REQUIRED WORK: Output the whole listing below exactly, omitting the images.

Top of SOURCE MATERIAL

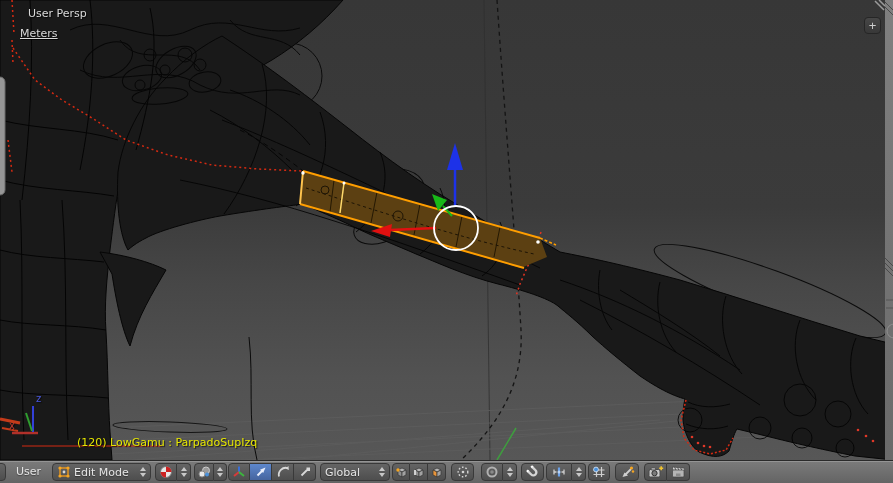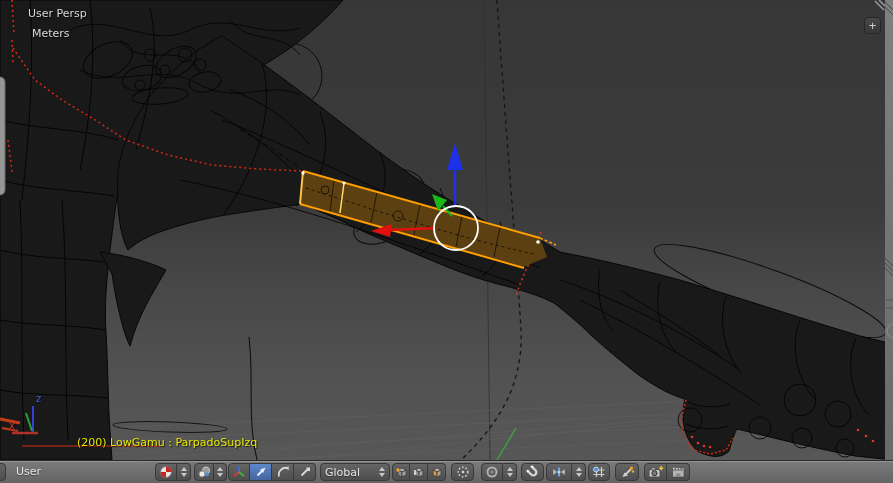--- a/index.html
+++ b/index.html
@@ -10,7 +10,7 @@
   .viewport svg{position:absolute;left:0;top:0;}
   .vp-text{position:absolute;font-size:11px;color:#d9d9d9;text-shadow:1px 1px 1px rgba(0,0,0,.75);white-space:pre;}
   .vp-text.view{left:28px;top:7px;}
-  .vp-text.unit{left:32px;top:27px;}
+  .vp-text.unit{left:20px;top:27px;text-decoration:underline;}
   .vp-text.info{left:77px;top:436px;color:#e6e600;}
   .axis-label{position:absolute;font-size:10px;text-shadow:1px 1px 1px rgba(0,0,0,.6);}
   .axis-label.x{left:9px;top:420px;color:#c03a30;}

Bottom of SOURCE MATERIAL

TASK SOLUTION:
--- a/index.html
+++ b/index.html
@@ -10,7 +10,7 @@
   .viewport svg{position:absolute;left:0;top:0;}
   .vp-text{position:absolute;font-size:11px;color:#d9d9d9;text-shadow:1px 1px 1px rgba(0,0,0,.75);white-space:pre;}
   .vp-text.view{left:28px;top:7px;}
-  .vp-text.unit{left:32px;top:27px;}
+  .vp-text.unit{left:20px;top:27px;text-decoration:underline;}
   .vp-text.info{left:77px;top:436px;color:#e6e600;}
   .axis-label{position:absolute;font-size:10px;text-shadow:1px 1px 1px rgba(0,0,0,.6);}
   .axis-label.x{left:9px;top:420px;color:#c03a30;}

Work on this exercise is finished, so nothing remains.